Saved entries

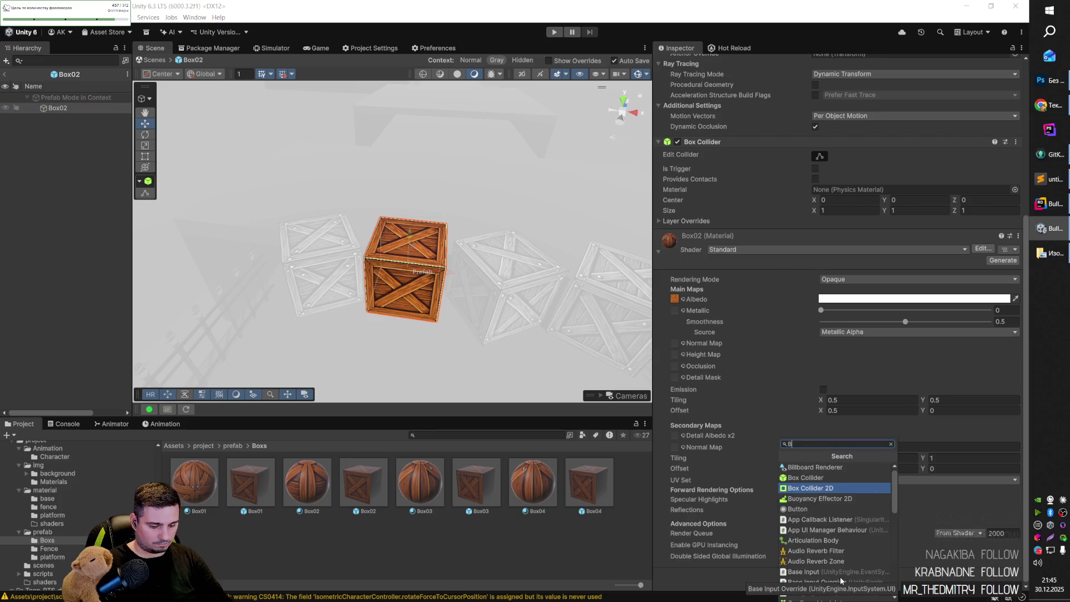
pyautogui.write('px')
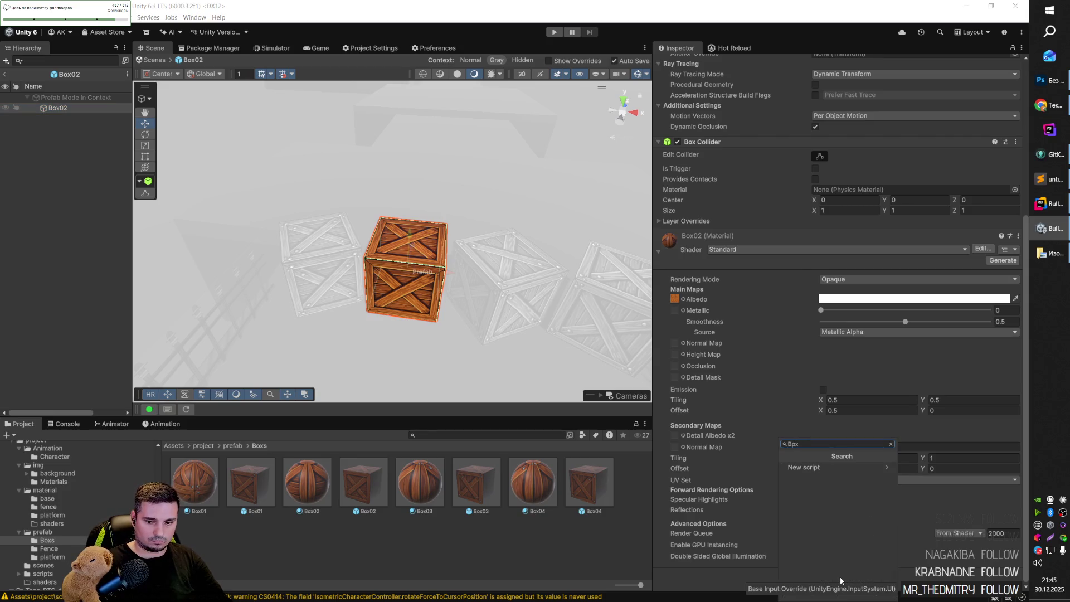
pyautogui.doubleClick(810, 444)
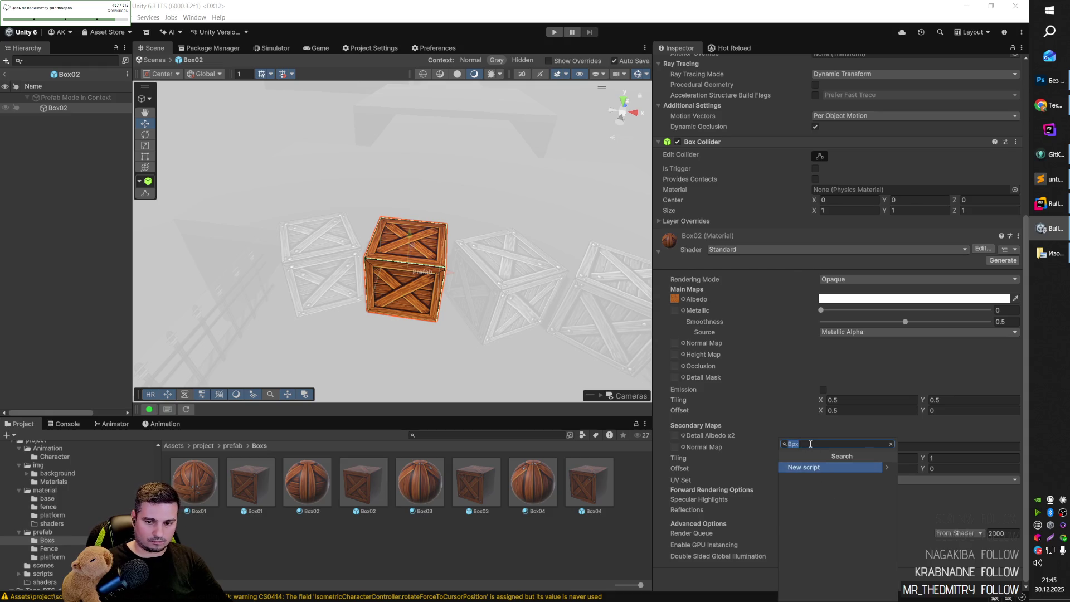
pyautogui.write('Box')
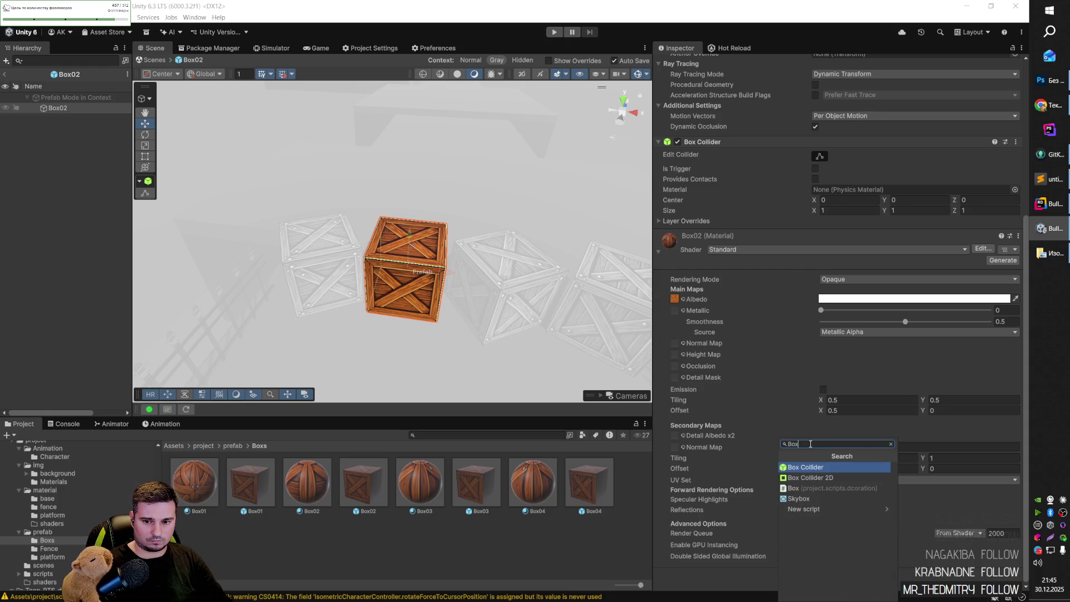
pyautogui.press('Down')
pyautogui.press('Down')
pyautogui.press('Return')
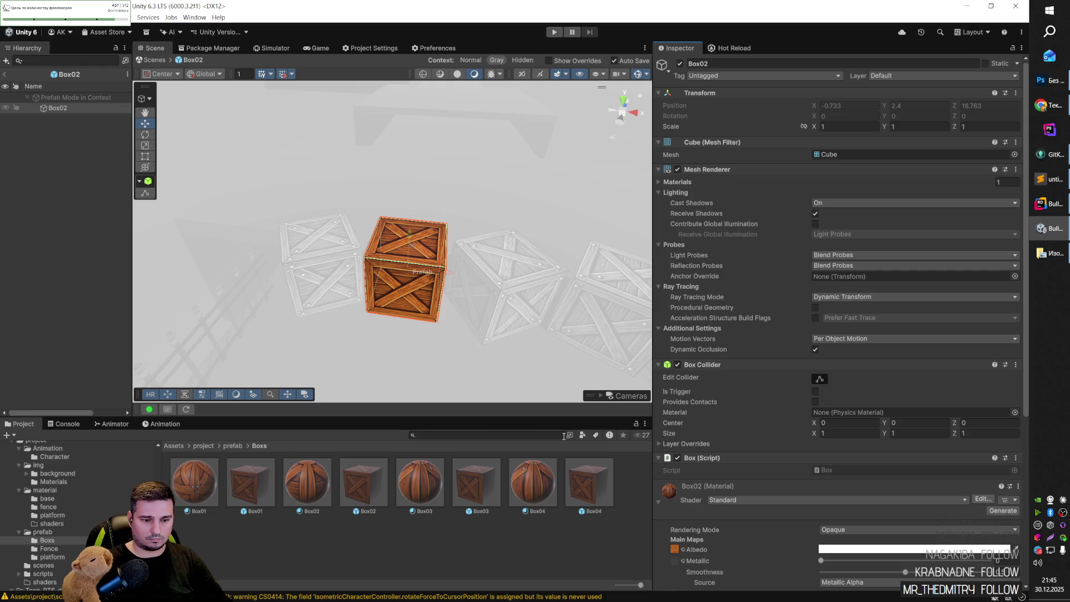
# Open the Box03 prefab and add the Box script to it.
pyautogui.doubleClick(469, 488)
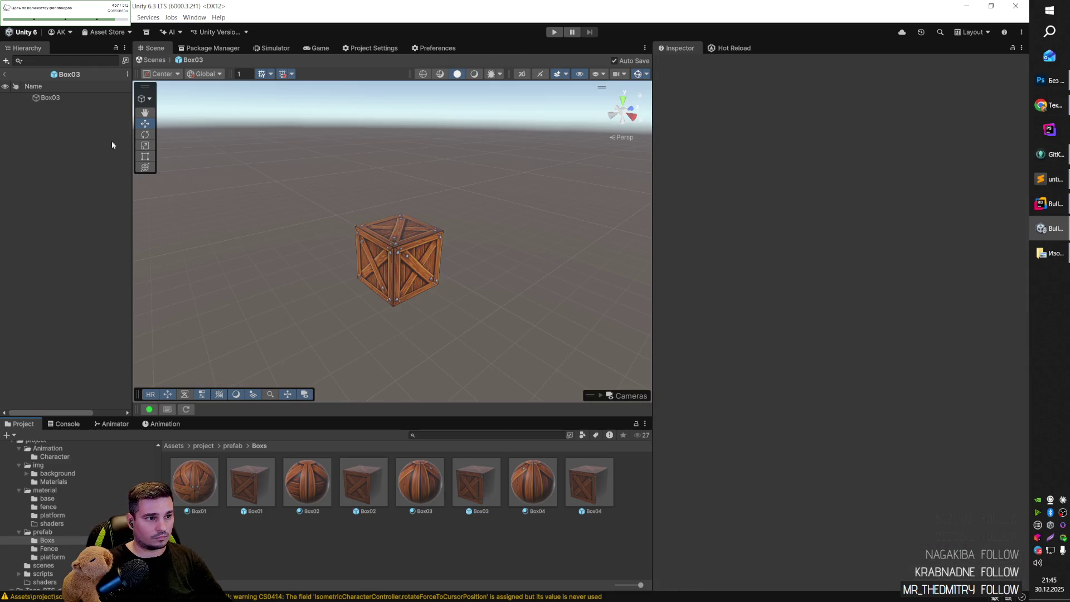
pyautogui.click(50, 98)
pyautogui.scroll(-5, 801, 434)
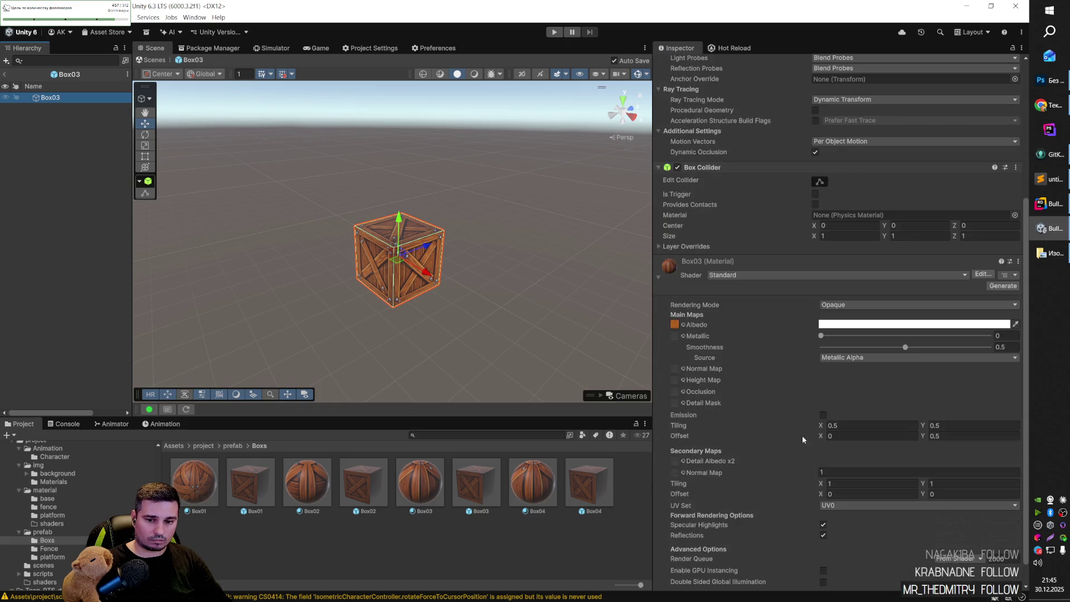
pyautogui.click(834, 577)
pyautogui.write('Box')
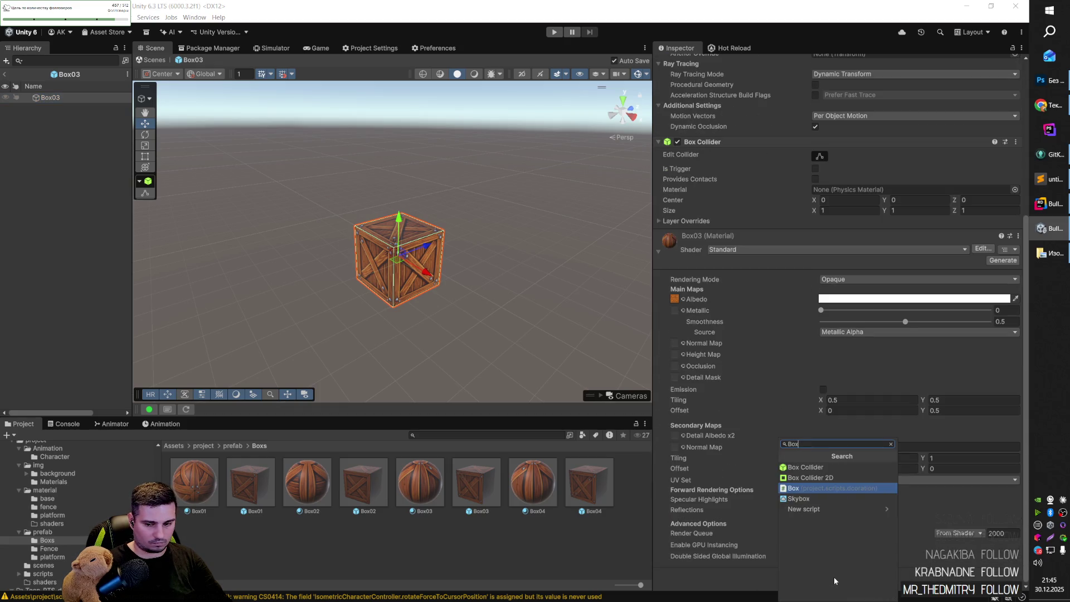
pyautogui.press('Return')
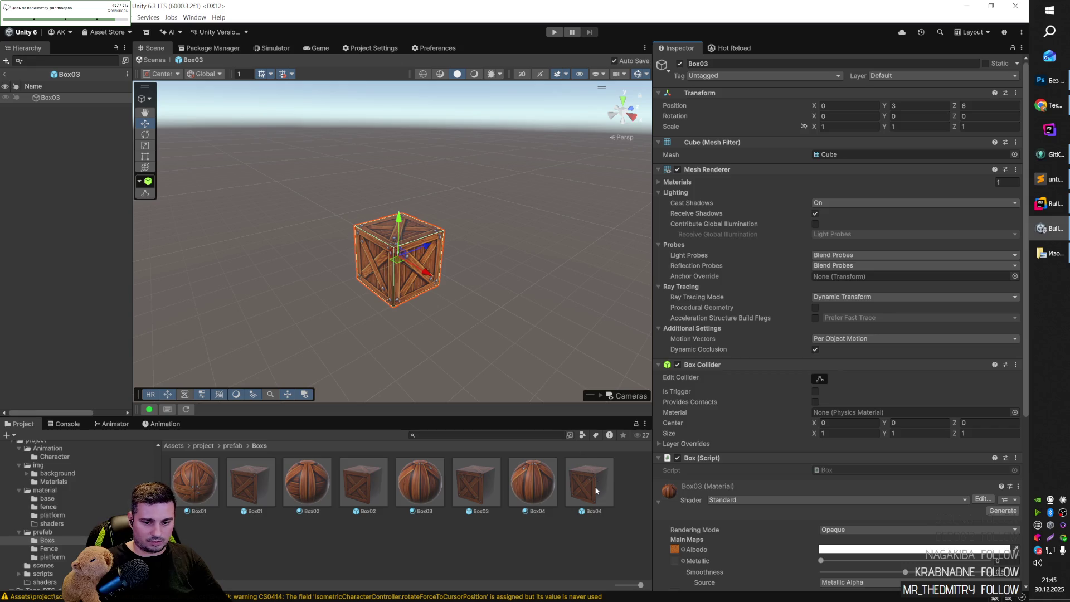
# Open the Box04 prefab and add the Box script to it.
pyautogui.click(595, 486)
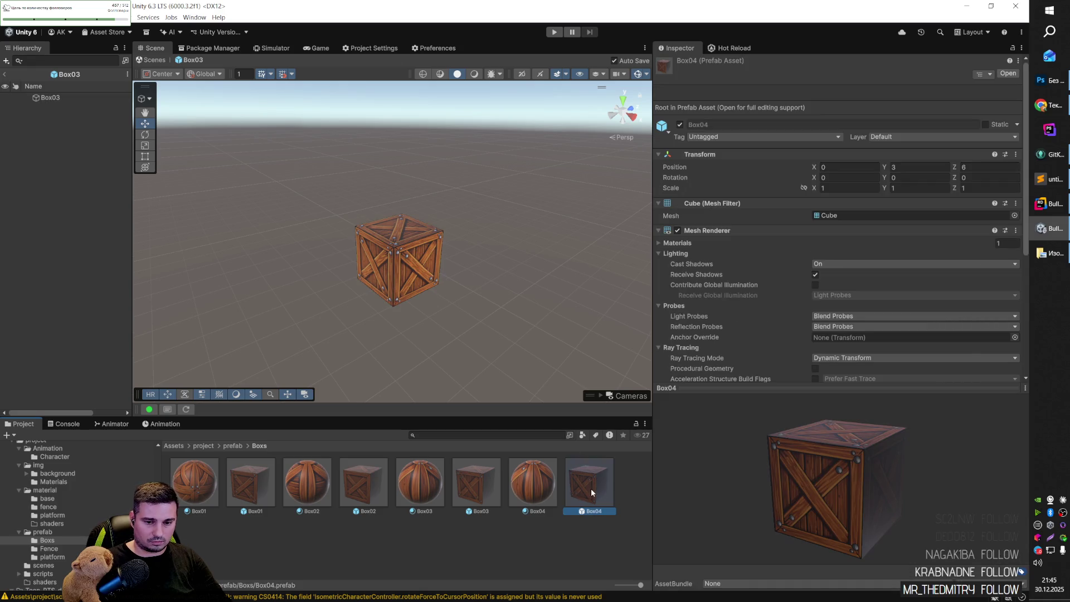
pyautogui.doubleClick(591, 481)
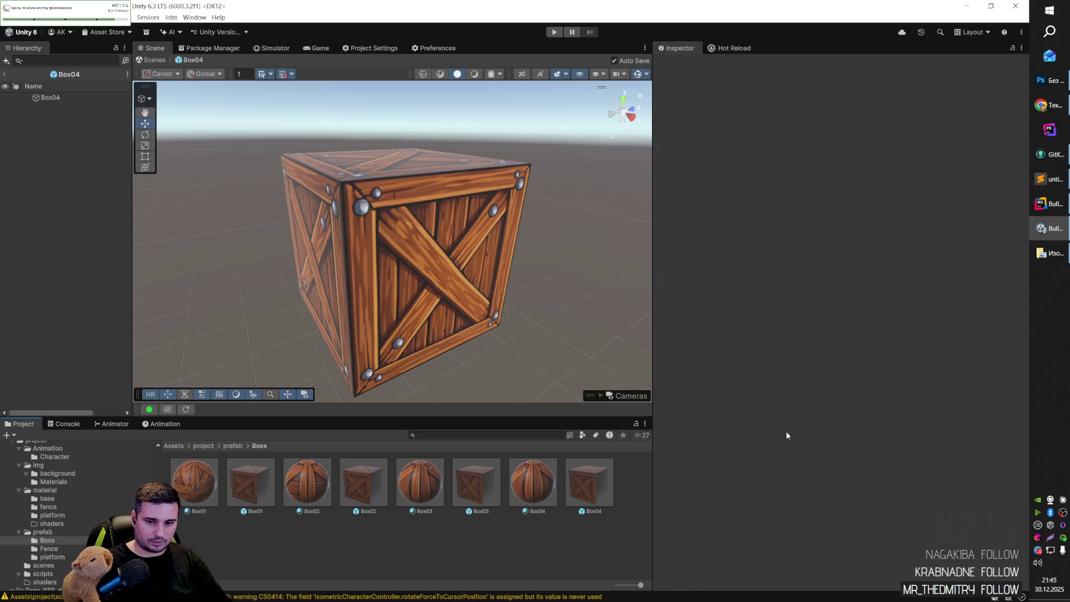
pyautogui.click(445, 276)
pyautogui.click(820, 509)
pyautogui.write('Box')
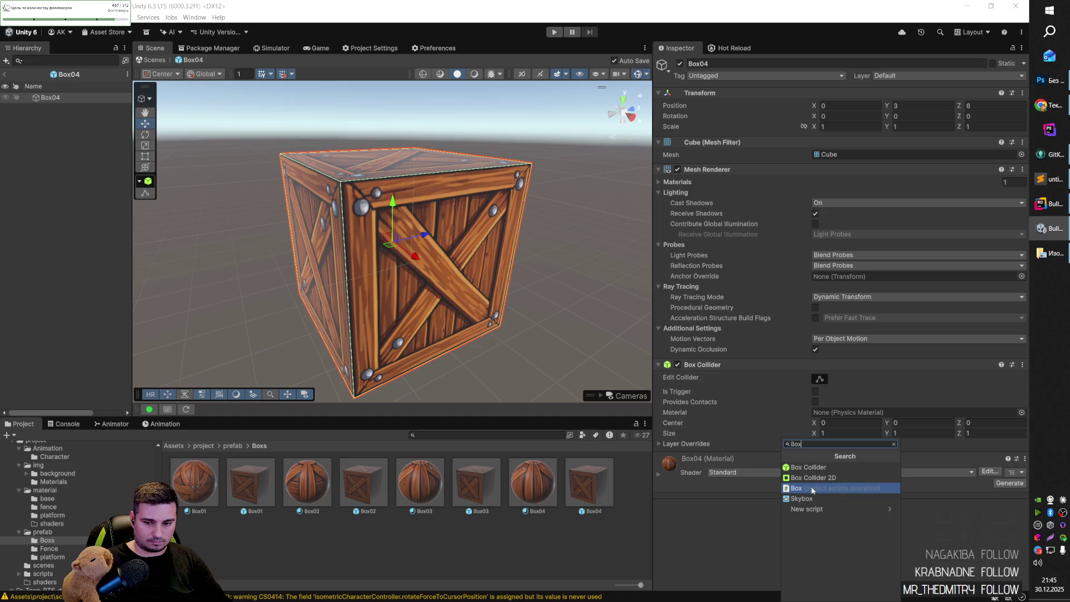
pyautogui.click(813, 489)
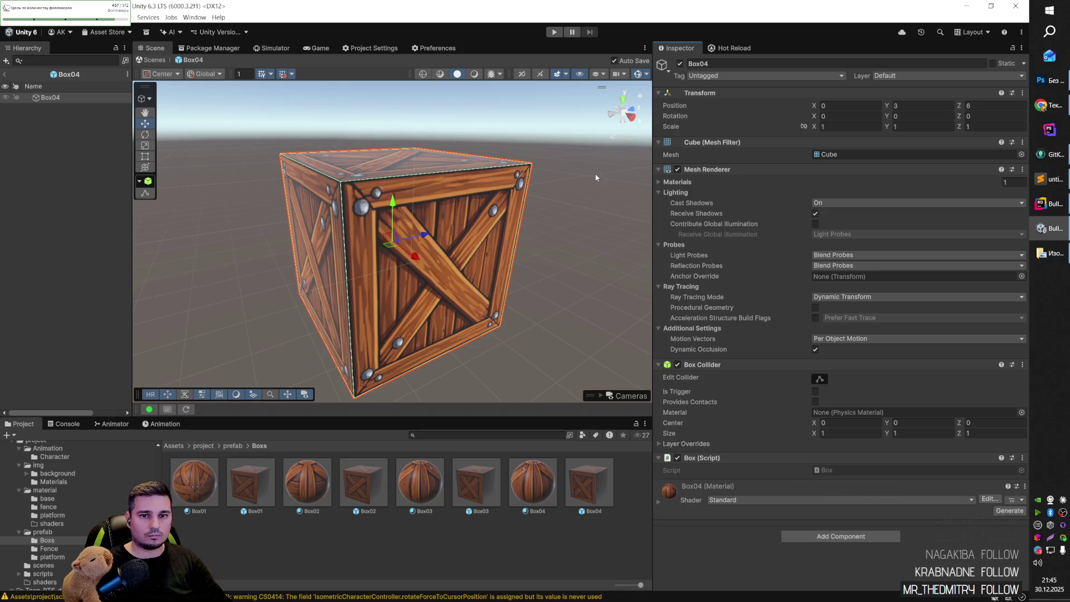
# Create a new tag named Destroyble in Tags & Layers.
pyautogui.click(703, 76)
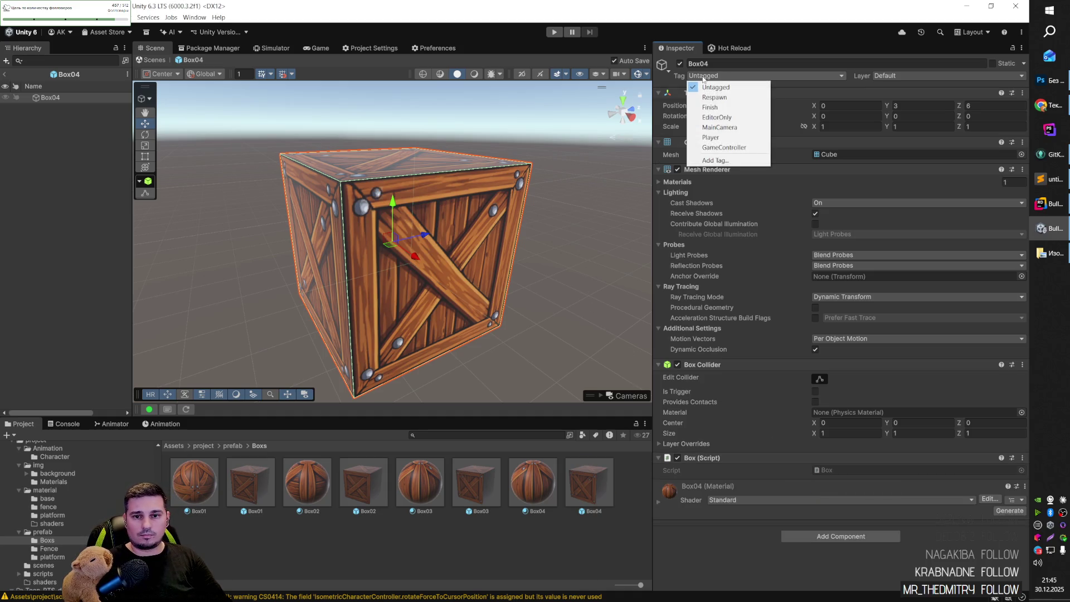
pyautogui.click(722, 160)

EXERCISE DIRECTIONS:
I'd like every record above written out again exactly, without the pictures.

SOLUTION FOR THIS TASK:
pyautogui.write('px')
pyautogui.doubleClick(810, 444)
pyautogui.write('Box')
pyautogui.press('Down')
pyautogui.press('Down')
pyautogui.press('Return')
# Open the Box03 prefab and add the Box script to it.
pyautogui.doubleClick(469, 488)
pyautogui.click(50, 98)
pyautogui.scroll(-5, 801, 434)
pyautogui.click(834, 577)
pyautogui.write('Box')
pyautogui.press('Return')
# Open the Box04 prefab and add the Box script to it.
pyautogui.click(595, 486)
pyautogui.doubleClick(591, 481)
pyautogui.click(445, 276)
pyautogui.click(820, 509)
pyautogui.write('Box')
pyautogui.click(813, 489)
# Create a new tag named Destroyble in Tags & Layers.
pyautogui.click(703, 76)
pyautogui.click(722, 160)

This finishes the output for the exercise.